The culmination of my social anxieties and insecurities became apparent in early adulthood. I had difficulty making friends, persisting in college and was constantly nervous—to the point of having panic attacks.
So, deeply frustrated one day, I vowed to go on a quest to identify what missing information I needed, and what erroneous thinking I had to overcome to make life work. Building social skills and a rigorous dedication to personal growth was born out of my childhood. A lengthy and difficult process, my dedication to becoming my best self, was nonetheless well worth it. I’ve become more successful, more authentic, relational, empathetic and joyful. These are the roots underpinning my ever growing passion for accurate knowledge that gets results in life.

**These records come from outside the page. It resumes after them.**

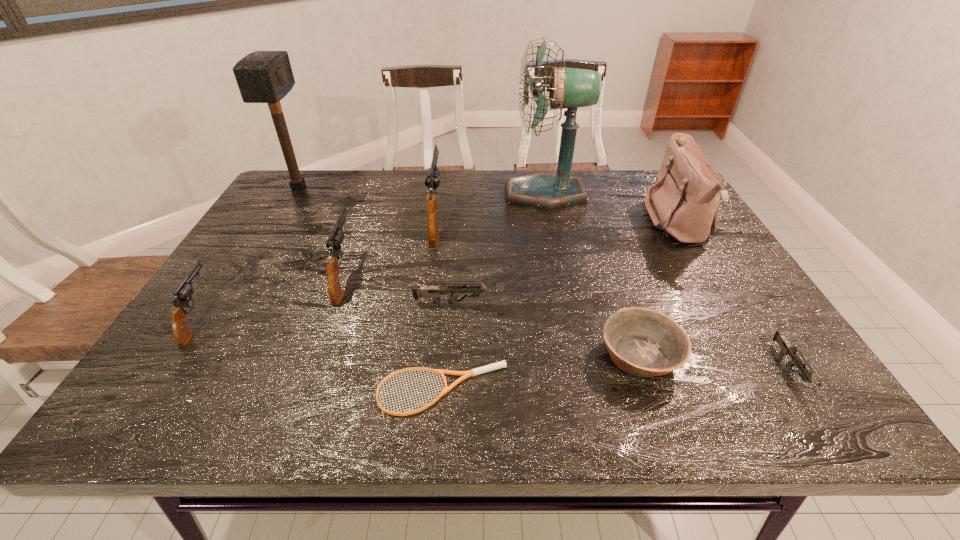
I want to click on gun located in the near edge section of the desktop, so click(786, 349).

The image size is (960, 540). Identify the location of tennis racket that is at the near edge. (502, 364).

Where is `mallet present at the left edge`? mallet present at the left edge is located at coordinates (262, 76).

Where is `gun located at the left edge`? This screenshot has width=960, height=540. gun located at the left edge is located at coordinates (183, 294).

Where is `shoulder bag that is at the right edge`? The width and height of the screenshot is (960, 540). shoulder bag that is at the right edge is located at coordinates (684, 203).

Find the location of a particular element. The image size is (960, 540). gun positioned at the right edge is located at coordinates (786, 349).

The image size is (960, 540). What are the coordinates of `object present at the far left corner` in the screenshot? It's located at point(262,76).

Image resolution: width=960 pixels, height=540 pixels. I want to click on object that is positioned at the far right corner, so click(684, 203).

In order to click on object that is at the near right corner in this screenshot , I will do `click(786, 349)`.

Where is `vacant point at the far edge`? This screenshot has height=540, width=960. vacant point at the far edge is located at coordinates (464, 191).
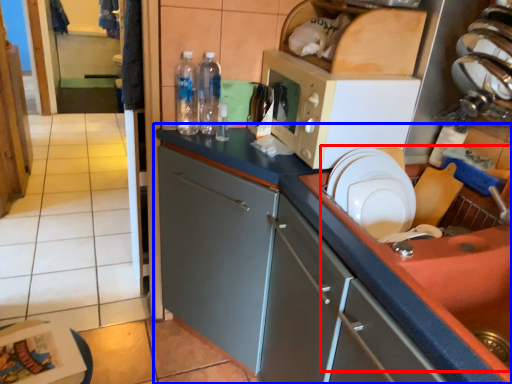
Question: Which point is closer to the camera, sink (highlighted by a red box) or cabinetry (highlighted by a blue box)?

Choices:
 (A) sink
 (B) cabinetry

Answer: (A)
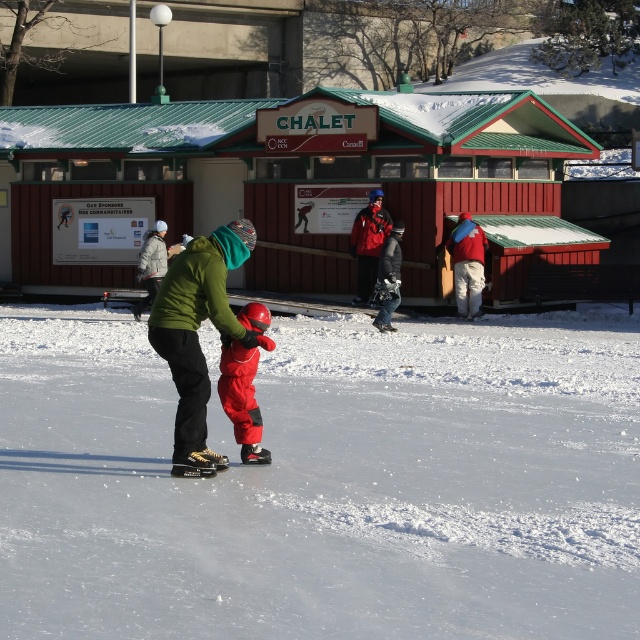
Consider the image. You are a photographer trying to capture a clear photo of the child in the matte red snowsuit at center and the adult in the red matte jacket at center. Which one will be in focus if you focus on the background?

The red matte jacket at center will be in focus because it is closer to the background than the matte red snowsuit at center.

Based on the photo, you are standing at the edge of the ice rink and want to walk towards the matte black snowsuit at center. However, there is a matte blue jacket at right in your path. Which object will you encounter first?

You will encounter the matte blue jacket at right first because it is closer to you than the matte black snowsuit at center.

You are organizing a winter event and need to ensure proper sizing for the participants. Given the two red garments present in the scene, the matte red snowsuit at center and the red matte jacket at center, which one is more suitable for a child participant?

The matte red snowsuit at center has a smaller size compared to the red matte jacket at center, making it more suitable for a child participant.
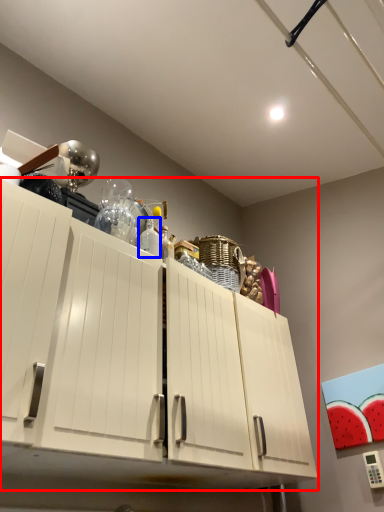
Question: Which of the following is the closest to the observer, cabinetry (highlighted by a red box) or bottle (highlighted by a blue box)?

Choices:
 (A) cabinetry
 (B) bottle

Answer: (A)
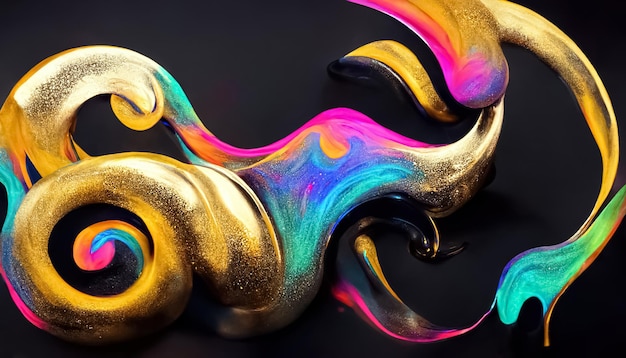
Find the location of `pink paint`. pink paint is located at coordinates (100, 259), (359, 309), (349, 116), (469, 81).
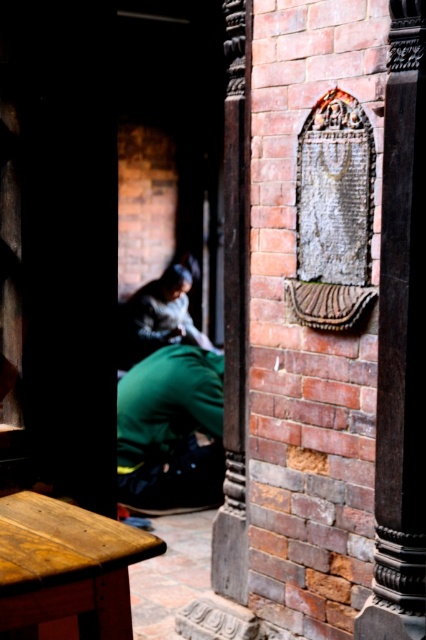
Question: Can you confirm if smooth stone pillar at center is positioned below green fabric squat at lower left?

Choices:
 (A) yes
 (B) no

Answer: (B)

Question: Is smooth stone pillar at center behind green fabric at lower left?

Choices:
 (A) yes
 (B) no

Answer: (B)

Question: Which object is the closest to the green fabric at lower left?

Choices:
 (A) green fabric squat at lower left
 (B) wooden stool at lower left
 (C) smooth stone pillar at center
 (D) dark brown wood pillar at center

Answer: (A)

Question: Is dark brown wood pillar at center to the right of green fabric at lower left from the viewer's perspective?

Choices:
 (A) no
 (B) yes

Answer: (B)

Question: Which object appears closest to the camera in this image?

Choices:
 (A) green fabric squat at lower left
 (B) wooden stool at lower left
 (C) green fabric at lower left
 (D) dark brown wood pillar at center

Answer: (B)

Question: Considering the real-world distances, which object is farthest from the wooden stool at lower left?

Choices:
 (A) green fabric squat at lower left
 (B) dark brown wood pillar at center
 (C) smooth stone pillar at center

Answer: (A)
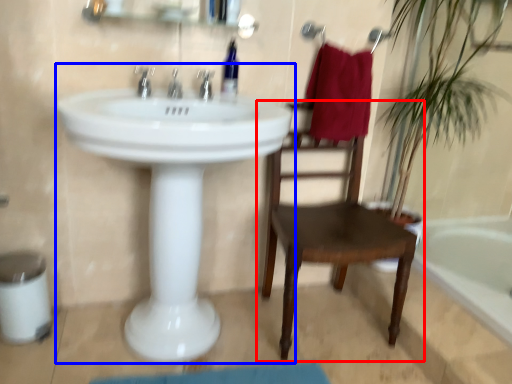
Question: Which of the following is the farthest to the observer, chair (highlighted by a red box) or sink (highlighted by a blue box)?

Choices:
 (A) chair
 (B) sink

Answer: (A)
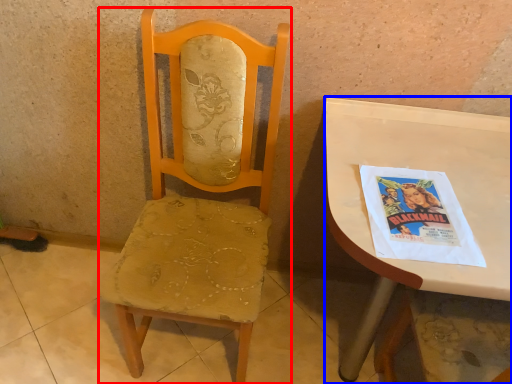
Question: Which point is closer to the camera, chair (highlighted by a red box) or desk (highlighted by a blue box)?

Choices:
 (A) chair
 (B) desk

Answer: (A)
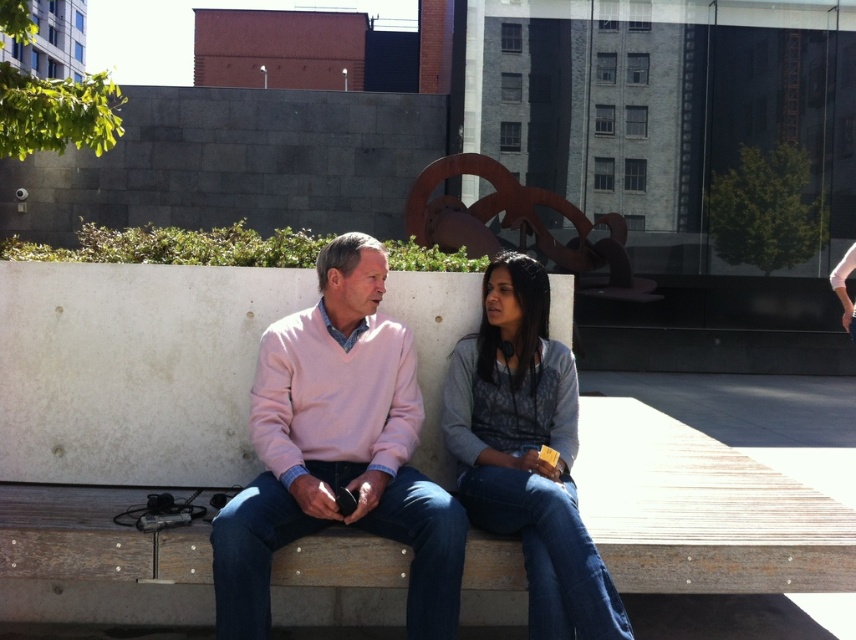
You are a photographer standing 2 meters away from the pink sweater at center. You want to take a photo of the camera being held by the man. Can you capture the camera in the frame without moving closer?

The pink sweater at center and camera are 3.03 meters apart. Since you are 2 meters away from the pink sweater at center, the camera is 3.03 meters away from the sweater, meaning the camera is 5.03 meters away from you. Therefore, you cannot capture the camera in the frame without moving closer.

You are standing in front of the bench where the two people are sitting. You want to hand a brochure to the person wearing the pink sweater at center without disturbing the person in the denim jacket at center. Which direction should you approach from?

The pink sweater at center is closer to you than the denim jacket at center. Approach from the side of the pink sweater at center to avoid disturbing the person in the denim jacket at center.

You are an architect designing a new public space and want to place a bench where the pink sweater at center is located. The coordinates given are in a normalized system where the bottom left corner is 0,0 and the top right is 1,1. If the actual bench is 1.5 meters wide, what are the coordinates of its left and right edges?

The pink sweater at center is located at coordinates (337, 451). Since the bench is 1.5 meters wide and centered at this point, the left edge would be at 0.705 minus half of 1.5 meters, and the right edge at 0.705 plus half of 1.5 meters. However, without knowing the total width of the image in meters, we cannot convert the normalized coordinates to actual positions. Therefore, the coordinates remain at (337, 451) with the bench spanning 1.5 meters around this point.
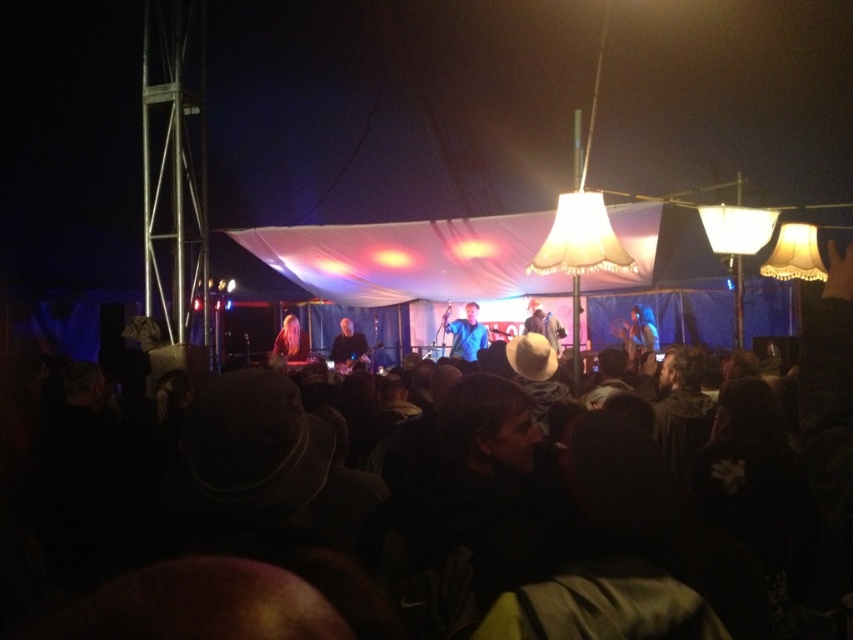
You are a photographer at the concert. You want to take a photo focusing on the smooth black guitar at center and the blonde hair at center. Which object will appear larger in the photo?

The smooth black guitar at center will appear larger in the photo because it is closer to the viewer than the blonde hair at center.

You are a photographer at the concert and want to capture the blue fabric at center and the smooth black guitar at center in the same frame. Based on their positions, which object should you focus on first to ensure both are in the frame?

The blue fabric at center is to the right of the smooth black guitar at center, so you should focus on the smooth black guitar at center first to ensure both are in the frame.

You are a photographer at the concert and want to capture both the blue fabric at center and the smooth black guitar at center in a single shot. Which object will appear larger in your photo?

The blue fabric at center will appear larger in the photo because it is closer to the viewer than the smooth black guitar at center.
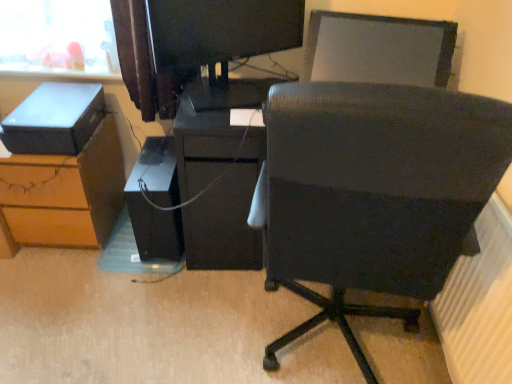
Question: From a real-world perspective, is black fabric chair at center positioned above or below brown wood desk at lower left?

Choices:
 (A) below
 (B) above

Answer: (B)

Question: Considering the positions of black fabric chair at center and brown wood desk at lower left in the image, is black fabric chair at center taller or shorter than brown wood desk at lower left?

Choices:
 (A) short
 (B) tall

Answer: (B)

Question: Which object is positioned closest to the brown wood desk at lower left?

Choices:
 (A) matte black desk at center
 (B) white textured radiator at lower right
 (C) black matte computer tower at center
 (D) matte black storage box at left
 (E) matte black monitor at upper center

Answer: (D)

Question: Which object is positioned closest to the black fabric chair at center?

Choices:
 (A) matte black desk at center
 (B) brown wood desk at lower left
 (C) matte black storage box at left
 (D) matte black monitor at upper center
 (E) white textured radiator at lower right

Answer: (E)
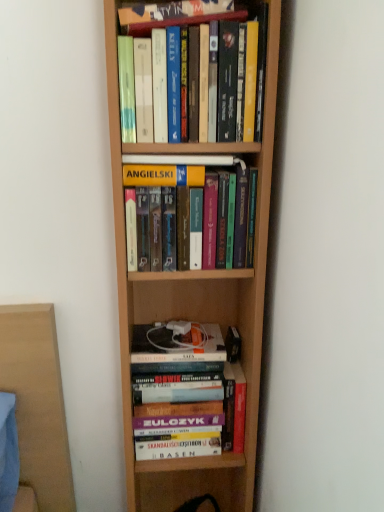
Question: Is wooden bookshelf at lower center positioned far away from hardcover book at upper center, which is the fourth book in bottom-to-top order?

Choices:
 (A) yes
 (B) no

Answer: (A)

Question: Is wooden bookshelf at lower center facing away from hardcover book at upper center, which is the fourth book in bottom-to-top order?

Choices:
 (A) yes
 (B) no

Answer: (B)

Question: Is wooden bookshelf at lower center with hardcover book at upper center, which is the fourth book in bottom-to-top order?

Choices:
 (A) no
 (B) yes

Answer: (A)

Question: Can you confirm if wooden bookshelf at lower center is thinner than hardcover book at upper center, which is the fourth book in bottom-to-top order?

Choices:
 (A) no
 (B) yes

Answer: (A)

Question: Can you confirm if wooden bookshelf at lower center is wider than hardcover book at upper center, positioned as the first book in top-to-bottom order?

Choices:
 (A) no
 (B) yes

Answer: (B)

Question: From a real-world perspective, is wooden bookshelf at lower center positioned under hardcover book at upper center, positioned as the first book in top-to-bottom order, based on gravity?

Choices:
 (A) no
 (B) yes

Answer: (B)

Question: Is hardcover books at center, which is the third book from top to bottom, inside hardcover books at upper center, the 2th book viewed from the top?

Choices:
 (A) no
 (B) yes

Answer: (A)

Question: From the image's perspective, would you say hardcover books at upper center, the third book positioned from the bottom, is shown under hardcover books at center, which is the third book from top to bottom?

Choices:
 (A) no
 (B) yes

Answer: (A)

Question: Does hardcover books at upper center, the third book positioned from the bottom, have a greater width compared to hardcover books at center, marked as the second book in a bottom-to-top arrangement?

Choices:
 (A) no
 (B) yes

Answer: (A)

Question: Can you confirm if hardcover books at upper center, the 2th book viewed from the top, is shorter than hardcover books at center, which is the third book from top to bottom?

Choices:
 (A) yes
 (B) no

Answer: (B)

Question: Does hardcover books at upper center, the third book positioned from the bottom, have a smaller size compared to hardcover books at center, marked as the second book in a bottom-to-top arrangement?

Choices:
 (A) no
 (B) yes

Answer: (A)

Question: From a real-world perspective, is hardcover books at upper center, the 2th book viewed from the top, positioned over hardcover books at center, marked as the second book in a bottom-to-top arrangement, based on gravity?

Choices:
 (A) yes
 (B) no

Answer: (A)

Question: Is hardcover books at center, which is the third book from top to bottom, inside wooden bookshelf at lower center?

Choices:
 (A) no
 (B) yes

Answer: (A)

Everything you’ve suffered can be used to usher you into your purpose. Even if you were abandoned as a child or you experienced abuse at the hands of a trusted adult, no matter how many tears you’ve cried or the profound heartaches you’ve suffered, through faith and choice, it can be recycled into wisdom and a beautiful purpose that serves you, your family and the greater community. Keep moving step by step towards your purpose. Authentic fruit results as God prunes and uses our lives.
To be energized, creative, authentic and joyful, incorporating your unfolding purpose is vital. Whether you’re working a nine to five, or are an entrepreneur: actively involved in passion projects, or seeking personal growth, keep the big picture in mind. Your work is to fully live out your potential, so that innovation and your unique calling changes the lives of those around you.